Tuesday, April 1, 2008

Lusaka to Salima

We got up the next day at about 0430 to make it to the bus station by 0500, for the 0600 bus. You can reserve a ticket the night before (which we did), but you cannot purchase a ticket early. I’m told it confuses them. Their system of selling tickets is out of a carbon copy notebook. There are no computers anywhere at the bus station. In fact, the Juldon bus company’s “office” is a press-board shack with a tin roof. The dimensions are roughly 4 feet wide, 7 feet high, and 8 feet deep. I couldn’t tell how the guy got in there. We bought our tickets and pressed through the crowd of advertisers to squeeze towards the bus. See, as soon as you drive into Lusaka bus station, you are inundated by people shouting the praise of their bus company, and desperately urging you to buy a ticket from them, and not their wicked competitors. The first time I came here, it nearly frightened me... now that I understand what’s going on, it’s tolerable.
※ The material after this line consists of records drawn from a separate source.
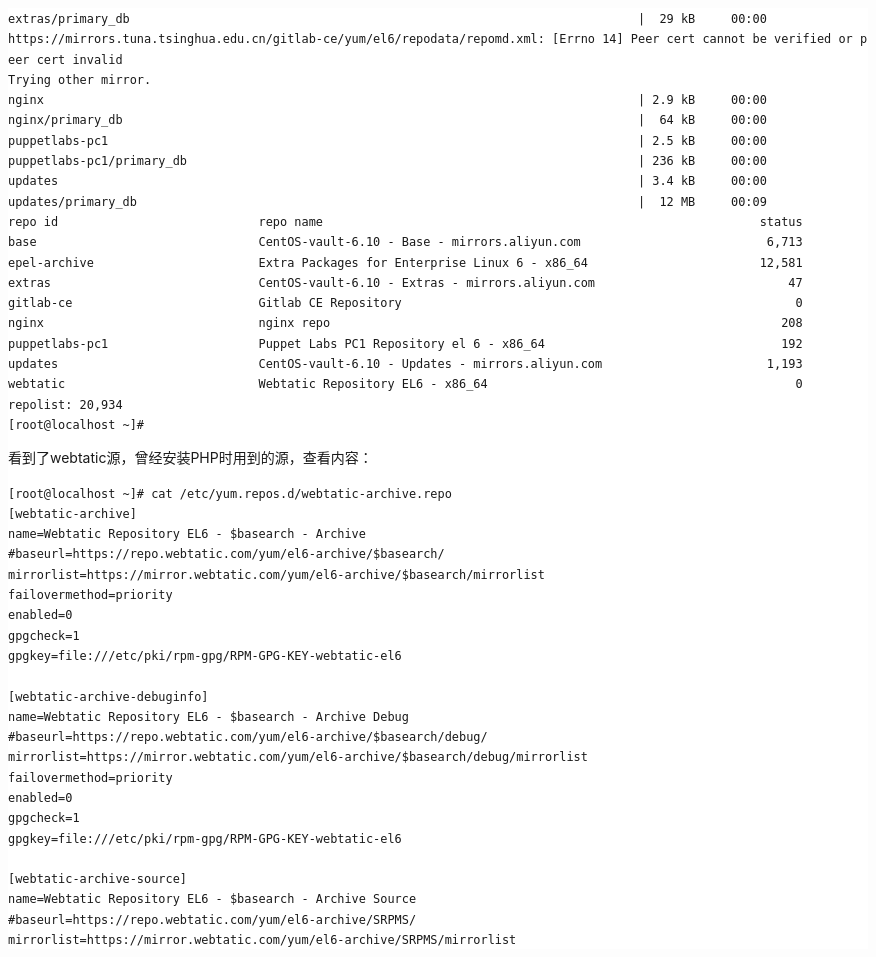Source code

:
 ```
extras/primary_db                                                                       |  29 kB     00:00
https://mirrors.tuna.tsinghua.edu.cn/gitlab-ce/yum/el6/repodata/repomd.xml: [Errno 14] Peer cert cannot be verified or peer cert invalid
Trying other mirror.
nginx                                                                                   | 2.9 kB     00:00
nginx/primary_db                                                                        |  64 kB     00:00
puppetlabs-pc1                                                                          | 2.5 kB     00:00
puppetlabs-pc1/primary_db                                                               | 236 kB     00:00
updates                                                                                 | 3.4 kB     00:00
updates/primary_db                                                                      |  12 MB     00:09
repo id                            repo name                                                             status
base                               CentOS-vault-6.10 - Base - mirrors.aliyun.com                          6,713
epel-archive                       Extra Packages for Enterprise Linux 6 - x86_64                        12,581
extras                             CentOS-vault-6.10 - Extras - mirrors.aliyun.com                           47
gitlab-ce                          Gitlab CE Repository                                                       0
nginx                              nginx repo                                                               208
puppetlabs-pc1                     Puppet Labs PC1 Repository el 6 - x86_64                                 192
updates                            CentOS-vault-6.10 - Updates - mirrors.aliyun.com                       1,193
webtatic                           Webtatic Repository EL6 - x86_64                                           0
repolist: 20,934
[root@localhost ~]#
```

看到了webtatic源，曾经安装PHP时用到的源，查看内容：
```
[root@localhost ~]# cat /etc/yum.repos.d/webtatic-archive.repo
[webtatic-archive]
name=Webtatic Repository EL6 - $basearch - Archive
#baseurl=https://repo.webtatic.com/yum/el6-archive/$basearch/
mirrorlist=https://mirror.webtatic.com/yum/el6-archive/$basearch/mirrorlist
failovermethod=priority
enabled=0
gpgcheck=1
gpgkey=file:///etc/pki/rpm-gpg/RPM-GPG-KEY-webtatic-el6

[webtatic-archive-debuginfo]
name=Webtatic Repository EL6 - $basearch - Archive Debug
#baseurl=https://repo.webtatic.com/yum/el6-archive/$basearch/debug/
mirrorlist=https://mirror.webtatic.com/yum/el6-archive/$basearch/debug/mirrorlist
failovermethod=priority
enabled=0
gpgcheck=1
gpgkey=file:///etc/pki/rpm-gpg/RPM-GPG-KEY-webtatic-el6

[webtatic-archive-source]
name=Webtatic Repository EL6 - $basearch - Archive Source
#baseurl=https://repo.webtatic.com/yum/el6-archive/SRPMS/
mirrorlist=https://mirror.webtatic.com/yum/el6-archive/SRPMS/mirrorlist
```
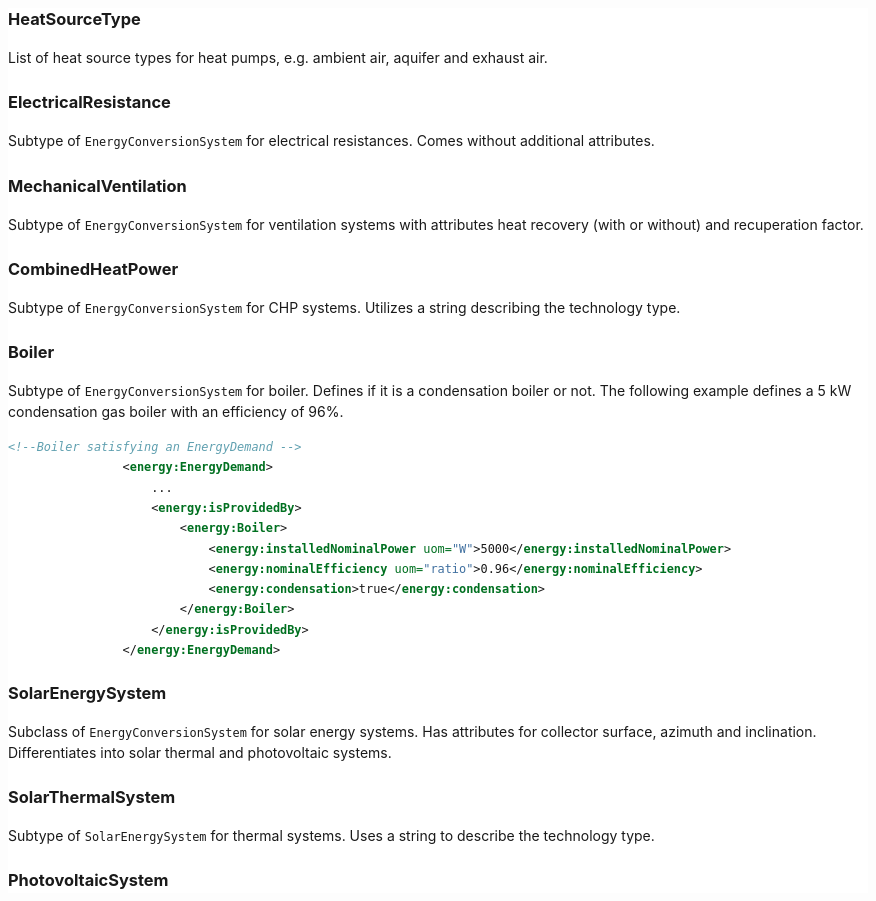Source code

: ### HeatSourceType

List of heat source types for heat pumps, e.g. ambient air, aquifer and exhaust
air.

### ElectricalResistance

Subtype of `EnergyConversionSystem` for electrical resistances. Comes without
additional attributes.

### MechanicalVentilation

Subtype of `EnergyConversionSystem` for ventilation systems with attributes
heat recovery (with or without) and recuperation factor.

### CombinedHeatPower

Subtype of `EnergyConversionSystem` for CHP systems. Utilizes a string
describing the technology type.

### Boiler

Subtype of `EnergyConversionSystem` for boiler. Defines if it is a condensation
boiler or not. The following example defines a 5 kW condensation gas boiler with an efficiency of 96%.

```xml
<!--Boiler satisfying an EnergyDemand -->
				<energy:EnergyDemand>
					...
					<energy:isProvidedBy>
						<energy:Boiler>
							<energy:installedNominalPower uom="W">5000</energy:installedNominalPower>
							<energy:nominalEfficiency uom="ratio">0.96</energy:nominalEfficiency>
							<energy:condensation>true</energy:condensation>
						</energy:Boiler>
					</energy:isProvidedBy>
				</energy:EnergyDemand>
```

### SolarEnergySystem

Subclass of `EnergyConversionSystem` for solar energy systems. Has attributes
for collector surface, azimuth and inclination. Differentiates into solar
thermal and photovoltaic systems.

### SolarThermalSystem

Subtype of `SolarEnergySystem` for thermal systems. Uses a string to describe
the technology type.

### PhotovoltaicSystem

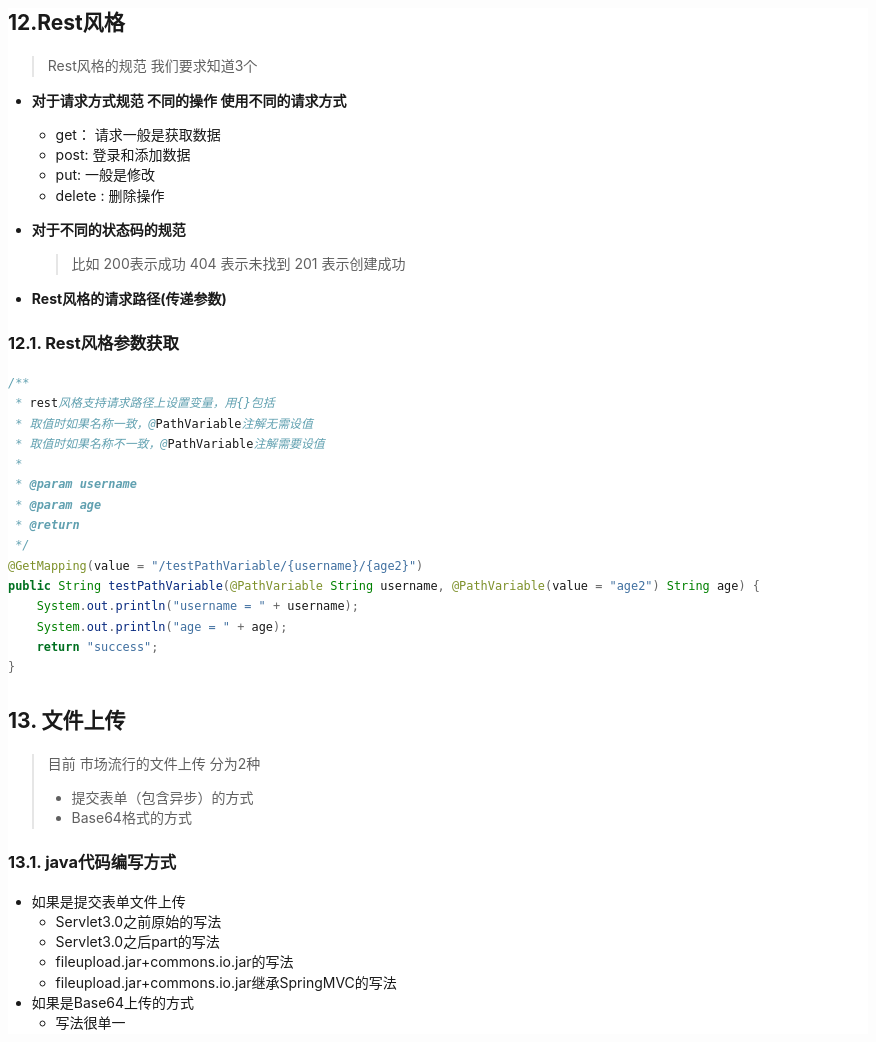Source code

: ## 12.Rest风格

> Rest风格的规范 我们要求知道3个

- **对于请求方式规范  不同的操作 使用不同的请求方式**

  - get： 请求一般是获取数据
  - post:  登录和添加数据
  - put:    一般是修改
  - delete : 删除操作

- **对于不同的状态码的规范**

  > 比如  200表示成功   404 表示未找到    201 表示创建成功

- **Rest风格的请求路径(传递参数)**

### 12.1. Rest风格参数获取

```java
/**
 * rest风格支持请求路径上设置变量，用{}包括
 * 取值时如果名称一致，@PathVariable注解无需设值
 * 取值时如果名称不一致，@PathVariable注解需要设值
 *
 * @param username
 * @param age
 * @return
 */
@GetMapping(value = "/testPathVariable/{username}/{age2}")
public String testPathVariable(@PathVariable String username, @PathVariable(value = "age2") String age) {
    System.out.println("username = " + username);
    System.out.println("age = " + age);
    return "success";
}
```

## 13. 文件上传

> 目前 市场流行的文件上传  分为2种 
>
> * 提交表单（包含异步）的方式
> * Base64格式的方式  

### 13.1. java代码编写方式

* 如果是提交表单文件上传
  * Servlet3.0之前原始的写法
  * Servlet3.0之后part的写法
  * fileupload.jar+commons.io.jar的写法
  * fileupload.jar+commons.io.jar继承SpringMVC的写法
* 如果是Base64上传的方式 
  * 写法很单一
8 hours later we arrived at Chipata. The Mwami hospital mini-van that was SUPPOSED to meet us was no where to be seen. Was I surprised? Nooooooooooooo! Jim called on the cell phone. No answer (no surprise). He sent a text, no reply (no surprise). 1 hour later we hired a taxi to drive us there. How long will this take,” I asked. Of course, I already knew how long. I had ridden the road before. I was just curious to see how badly the driver would lie, or how badly he would estimate the travel time. “20 minutes.” Hmph. Just what I suspected. Off by 100%.
We got to Mwami 45 minutes later.

Once we arrived I checked in on how the new machine was doing. The anesthetist told me it was doing just fine, even the halothane leak had stopped. I suspect that the thymol preservative had plugged the hole as small amounts of halothane leaked out over the past 2 weeks. However, a huge leak had developed in the old Drager 2A. I took a look, confirmed what I had been told, and quickly realized that there were no tools to disassemble the thing and try to repair it. They’d have to use the 50 year old Boyle’s machine as their back up, like they did before the glostavent arrived.

I went to bed, again, face down. It was hard to sleep without the fan I had become accustomed to during my time in both Lusaka and Yuka. I couldn’t tell if it was me I smelled, or just memories of the people I’d spent the past 2 days with on the bus.

The next morning, the Ang and Peduche families (Philipinos, both) and I loaded into the Toyota 4 wheelers to drive to lake Malawi (WE left on time, and bought fuel legally! Where’s the fun in that?

It took about 25 minutes to enter/exit Malawi/Zambia. The guy on the Malawi side recognized me and said, “Hello Mr. Cobos!” I hadn’t even given him my passport yet. (It pays to have friends in high places!)

After getting to Lilongwe, we stopped at 4 or 5 stores to buy stuff for the weekend. Most of the businesses are owned by Indians or Mid-easterners. A large procession was passing through the main street, mostly in purple. I had forgotten it was Good Friday (purple being the symbolic color of repentance, used generously in Catholic festivals).

We arrived at an estate on the shore of lake Malawi, near the city of Salima. Our hosts are a wealthy Muslim family who happen to live back in Chipata, Zambia and have been patients of Mwami. They invited the doctors to join them for the long holiday weekend at this retreat, which they themselves hadn’t stayed at for over a year. We stayed in 2 guest duplexes (3 other Philipino families joined us), next to their own main, large, house. Local workers cleaned for us, and it reminded me of Africa’s old slave age.

The first thing you notice about ANY building that Islam has anything to do with in all of Africa is... it’s clean. And in Africa, that stands out like a sore thumb. A beautiful, magnetic, sanitary sore thumb. I love it. Ah, to be clean :)

Iqbal’s family came to Zambia nearly 100 years ago, as negotiators between the Zambians and the English. Now, they’re traders, and run a farm with 500+ employees. They dismiss dishonest workers on the first offence (stealing is a major problem, and they claim they could write a book over 1000 pages long describing all the methods the Zambians have stolen from them).

The electricity went out, as usual. It was hot, and I couldn’t sleep in the heat. Eating a big Philipino dinner hadn’t helped either. I woke up in a sweat about 2 AM.

1 comment:

MoarMe said...

I hope you didn't wake up sick in a sweat at 2 am. :-( Be safe and stay healthy!